Request ▸
Copy the stretch of the records from the line containing "#### Step 3: View and Download" through the line containing "as PNG image", switching "modal" to "popup" and keeping everything else unchanged.

======== Input ========

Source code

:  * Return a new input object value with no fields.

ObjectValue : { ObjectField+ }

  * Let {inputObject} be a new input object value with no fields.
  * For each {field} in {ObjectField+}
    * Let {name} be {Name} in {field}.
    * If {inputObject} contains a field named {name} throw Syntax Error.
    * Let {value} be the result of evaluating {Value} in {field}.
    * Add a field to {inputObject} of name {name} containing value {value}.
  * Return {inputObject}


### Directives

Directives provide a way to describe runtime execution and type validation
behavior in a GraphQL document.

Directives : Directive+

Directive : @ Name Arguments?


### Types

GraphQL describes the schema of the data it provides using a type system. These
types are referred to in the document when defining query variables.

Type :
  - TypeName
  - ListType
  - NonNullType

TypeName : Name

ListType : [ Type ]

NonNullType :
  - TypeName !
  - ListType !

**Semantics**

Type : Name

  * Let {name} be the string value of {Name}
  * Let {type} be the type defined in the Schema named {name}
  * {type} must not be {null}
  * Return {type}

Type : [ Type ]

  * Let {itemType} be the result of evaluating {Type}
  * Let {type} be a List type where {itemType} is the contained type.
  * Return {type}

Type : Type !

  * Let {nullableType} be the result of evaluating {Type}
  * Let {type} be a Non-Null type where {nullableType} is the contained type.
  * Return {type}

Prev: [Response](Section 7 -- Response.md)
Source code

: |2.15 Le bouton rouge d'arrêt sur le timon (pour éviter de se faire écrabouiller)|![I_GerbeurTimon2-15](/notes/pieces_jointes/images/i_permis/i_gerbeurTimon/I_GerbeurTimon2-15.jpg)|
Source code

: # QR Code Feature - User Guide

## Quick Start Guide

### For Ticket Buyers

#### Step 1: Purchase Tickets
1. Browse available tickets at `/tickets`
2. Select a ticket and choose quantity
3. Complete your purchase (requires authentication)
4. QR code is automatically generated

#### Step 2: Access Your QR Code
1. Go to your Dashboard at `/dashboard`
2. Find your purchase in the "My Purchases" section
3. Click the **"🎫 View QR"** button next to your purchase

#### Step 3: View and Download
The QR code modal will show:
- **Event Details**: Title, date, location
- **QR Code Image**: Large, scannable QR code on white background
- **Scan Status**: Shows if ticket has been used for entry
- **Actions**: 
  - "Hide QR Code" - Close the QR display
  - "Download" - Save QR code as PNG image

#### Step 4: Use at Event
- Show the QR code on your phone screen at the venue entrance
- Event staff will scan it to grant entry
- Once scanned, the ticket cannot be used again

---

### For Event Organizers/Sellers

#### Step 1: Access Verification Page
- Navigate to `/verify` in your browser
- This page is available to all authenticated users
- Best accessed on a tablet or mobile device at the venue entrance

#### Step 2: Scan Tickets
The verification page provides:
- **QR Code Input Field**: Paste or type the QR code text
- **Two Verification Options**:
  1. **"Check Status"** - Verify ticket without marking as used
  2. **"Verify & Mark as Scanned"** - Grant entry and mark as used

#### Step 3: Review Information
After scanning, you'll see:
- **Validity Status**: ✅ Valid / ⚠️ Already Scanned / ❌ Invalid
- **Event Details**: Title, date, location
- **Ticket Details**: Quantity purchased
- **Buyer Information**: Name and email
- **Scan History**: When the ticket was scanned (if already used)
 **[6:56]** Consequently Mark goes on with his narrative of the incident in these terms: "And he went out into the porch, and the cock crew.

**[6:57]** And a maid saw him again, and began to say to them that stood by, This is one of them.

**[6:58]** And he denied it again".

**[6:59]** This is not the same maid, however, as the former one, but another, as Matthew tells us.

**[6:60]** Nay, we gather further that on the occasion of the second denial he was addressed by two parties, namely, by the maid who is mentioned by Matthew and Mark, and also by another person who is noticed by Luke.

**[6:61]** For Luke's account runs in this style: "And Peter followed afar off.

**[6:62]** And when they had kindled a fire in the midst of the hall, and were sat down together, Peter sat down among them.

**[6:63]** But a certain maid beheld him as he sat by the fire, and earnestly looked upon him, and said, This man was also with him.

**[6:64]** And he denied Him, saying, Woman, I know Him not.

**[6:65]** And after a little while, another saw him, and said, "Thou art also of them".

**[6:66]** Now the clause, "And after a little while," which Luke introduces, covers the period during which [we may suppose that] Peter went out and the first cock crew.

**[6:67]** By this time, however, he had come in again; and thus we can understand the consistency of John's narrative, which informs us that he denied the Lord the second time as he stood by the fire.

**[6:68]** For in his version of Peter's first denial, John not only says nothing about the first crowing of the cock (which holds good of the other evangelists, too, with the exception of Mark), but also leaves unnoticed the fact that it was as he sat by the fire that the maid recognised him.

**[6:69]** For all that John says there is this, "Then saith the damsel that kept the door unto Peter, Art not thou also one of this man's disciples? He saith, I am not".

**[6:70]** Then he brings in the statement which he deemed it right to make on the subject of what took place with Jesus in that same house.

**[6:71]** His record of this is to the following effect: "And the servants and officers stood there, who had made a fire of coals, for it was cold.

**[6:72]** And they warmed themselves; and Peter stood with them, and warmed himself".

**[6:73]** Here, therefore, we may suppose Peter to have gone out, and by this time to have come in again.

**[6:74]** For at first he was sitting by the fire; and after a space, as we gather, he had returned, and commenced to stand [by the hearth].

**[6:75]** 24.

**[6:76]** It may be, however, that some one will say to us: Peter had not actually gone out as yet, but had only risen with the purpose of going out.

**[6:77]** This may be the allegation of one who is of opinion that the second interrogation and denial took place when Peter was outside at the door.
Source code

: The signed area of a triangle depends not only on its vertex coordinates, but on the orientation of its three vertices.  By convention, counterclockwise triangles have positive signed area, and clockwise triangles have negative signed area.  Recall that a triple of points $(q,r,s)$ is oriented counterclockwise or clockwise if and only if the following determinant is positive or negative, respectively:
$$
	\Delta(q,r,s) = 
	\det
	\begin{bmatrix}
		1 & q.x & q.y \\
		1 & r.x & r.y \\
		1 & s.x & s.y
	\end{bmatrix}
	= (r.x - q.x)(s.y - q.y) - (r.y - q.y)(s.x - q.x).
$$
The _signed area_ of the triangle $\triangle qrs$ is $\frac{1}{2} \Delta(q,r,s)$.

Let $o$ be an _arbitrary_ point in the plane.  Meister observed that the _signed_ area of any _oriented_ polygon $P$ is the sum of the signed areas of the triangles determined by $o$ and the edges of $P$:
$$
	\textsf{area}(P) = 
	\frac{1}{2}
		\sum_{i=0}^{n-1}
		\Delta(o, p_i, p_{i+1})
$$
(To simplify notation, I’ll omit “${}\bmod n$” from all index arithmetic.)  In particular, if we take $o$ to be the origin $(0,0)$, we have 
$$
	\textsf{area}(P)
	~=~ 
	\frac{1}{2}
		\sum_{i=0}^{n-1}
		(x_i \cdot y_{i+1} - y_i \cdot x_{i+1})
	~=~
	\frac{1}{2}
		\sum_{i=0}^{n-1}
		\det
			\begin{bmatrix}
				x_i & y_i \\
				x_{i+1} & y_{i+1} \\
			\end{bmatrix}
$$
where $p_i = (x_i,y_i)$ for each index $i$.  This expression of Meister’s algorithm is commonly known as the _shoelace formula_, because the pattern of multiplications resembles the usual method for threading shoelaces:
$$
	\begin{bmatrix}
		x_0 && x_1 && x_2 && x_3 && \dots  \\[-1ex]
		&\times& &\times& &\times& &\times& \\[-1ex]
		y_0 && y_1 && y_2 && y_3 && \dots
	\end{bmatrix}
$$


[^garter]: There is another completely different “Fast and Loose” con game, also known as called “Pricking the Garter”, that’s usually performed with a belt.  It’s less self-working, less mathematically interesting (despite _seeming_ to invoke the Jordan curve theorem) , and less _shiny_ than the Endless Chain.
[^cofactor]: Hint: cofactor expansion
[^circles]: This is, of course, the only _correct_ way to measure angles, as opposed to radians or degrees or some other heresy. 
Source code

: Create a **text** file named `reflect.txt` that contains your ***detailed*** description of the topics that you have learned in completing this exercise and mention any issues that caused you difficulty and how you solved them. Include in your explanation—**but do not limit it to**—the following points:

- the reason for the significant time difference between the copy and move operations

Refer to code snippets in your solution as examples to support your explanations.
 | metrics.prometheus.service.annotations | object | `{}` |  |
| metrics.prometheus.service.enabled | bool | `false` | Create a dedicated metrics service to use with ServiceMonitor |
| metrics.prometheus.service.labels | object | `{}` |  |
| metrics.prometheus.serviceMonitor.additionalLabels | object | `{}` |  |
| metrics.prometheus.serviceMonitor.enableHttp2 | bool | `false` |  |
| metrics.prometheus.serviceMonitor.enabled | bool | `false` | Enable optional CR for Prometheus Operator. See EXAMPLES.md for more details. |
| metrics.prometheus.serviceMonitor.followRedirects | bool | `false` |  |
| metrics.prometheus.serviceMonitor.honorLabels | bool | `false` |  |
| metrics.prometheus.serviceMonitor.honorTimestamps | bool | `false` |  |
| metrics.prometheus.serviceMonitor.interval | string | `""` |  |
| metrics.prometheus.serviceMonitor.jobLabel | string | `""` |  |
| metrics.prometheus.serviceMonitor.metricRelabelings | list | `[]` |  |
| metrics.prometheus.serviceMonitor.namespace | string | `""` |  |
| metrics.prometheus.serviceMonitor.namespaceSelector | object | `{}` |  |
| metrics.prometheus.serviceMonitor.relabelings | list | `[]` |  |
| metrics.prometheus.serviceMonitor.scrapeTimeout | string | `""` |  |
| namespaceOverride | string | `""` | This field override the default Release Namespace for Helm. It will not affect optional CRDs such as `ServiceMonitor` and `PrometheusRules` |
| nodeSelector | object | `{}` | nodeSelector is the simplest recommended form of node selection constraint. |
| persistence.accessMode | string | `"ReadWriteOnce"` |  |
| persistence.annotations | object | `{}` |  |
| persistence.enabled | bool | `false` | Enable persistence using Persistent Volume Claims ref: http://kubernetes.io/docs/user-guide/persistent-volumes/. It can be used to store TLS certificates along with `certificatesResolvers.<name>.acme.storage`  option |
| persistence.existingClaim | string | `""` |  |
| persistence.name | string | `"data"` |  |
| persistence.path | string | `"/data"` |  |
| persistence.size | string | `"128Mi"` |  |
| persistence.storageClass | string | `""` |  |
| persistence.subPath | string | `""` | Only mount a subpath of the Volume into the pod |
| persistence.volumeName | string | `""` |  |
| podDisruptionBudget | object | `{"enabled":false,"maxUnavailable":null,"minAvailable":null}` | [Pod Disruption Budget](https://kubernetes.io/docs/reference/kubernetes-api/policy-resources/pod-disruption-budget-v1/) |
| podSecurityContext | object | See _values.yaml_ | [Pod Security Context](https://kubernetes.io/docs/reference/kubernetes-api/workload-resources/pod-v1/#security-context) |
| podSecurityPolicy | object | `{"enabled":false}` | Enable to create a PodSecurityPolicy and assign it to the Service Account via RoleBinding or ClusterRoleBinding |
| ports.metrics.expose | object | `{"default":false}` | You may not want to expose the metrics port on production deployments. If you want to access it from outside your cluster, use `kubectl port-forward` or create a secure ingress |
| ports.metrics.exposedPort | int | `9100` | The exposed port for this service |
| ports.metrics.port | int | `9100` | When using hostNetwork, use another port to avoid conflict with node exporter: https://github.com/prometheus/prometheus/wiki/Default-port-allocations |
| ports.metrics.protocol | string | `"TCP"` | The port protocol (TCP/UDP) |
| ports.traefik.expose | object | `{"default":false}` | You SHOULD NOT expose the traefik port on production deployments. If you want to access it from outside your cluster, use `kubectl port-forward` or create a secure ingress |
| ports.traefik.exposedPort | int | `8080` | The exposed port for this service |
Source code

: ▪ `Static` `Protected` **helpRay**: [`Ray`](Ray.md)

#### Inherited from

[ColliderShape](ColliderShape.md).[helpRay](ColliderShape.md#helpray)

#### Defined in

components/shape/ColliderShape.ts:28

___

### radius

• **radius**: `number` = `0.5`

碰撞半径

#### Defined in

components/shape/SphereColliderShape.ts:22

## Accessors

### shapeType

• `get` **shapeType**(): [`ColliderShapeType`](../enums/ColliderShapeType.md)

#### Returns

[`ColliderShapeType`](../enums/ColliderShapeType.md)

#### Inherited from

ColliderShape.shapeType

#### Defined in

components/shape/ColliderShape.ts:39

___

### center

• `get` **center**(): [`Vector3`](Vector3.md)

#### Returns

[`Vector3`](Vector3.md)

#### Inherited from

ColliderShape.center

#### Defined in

========

Exercise solution ▸
#### Step 3: View and Download
The QR code popup will show:
- **Event Details**: Title, date, location
- **QR Code Image**: Large, scannable QR code on white background
- **Scan Status**: Shows if ticket has been used for entry
- **Actions**: 
  - "Hide QR Code" - Close the QR display
  - "Download" - Save QR code as PNG image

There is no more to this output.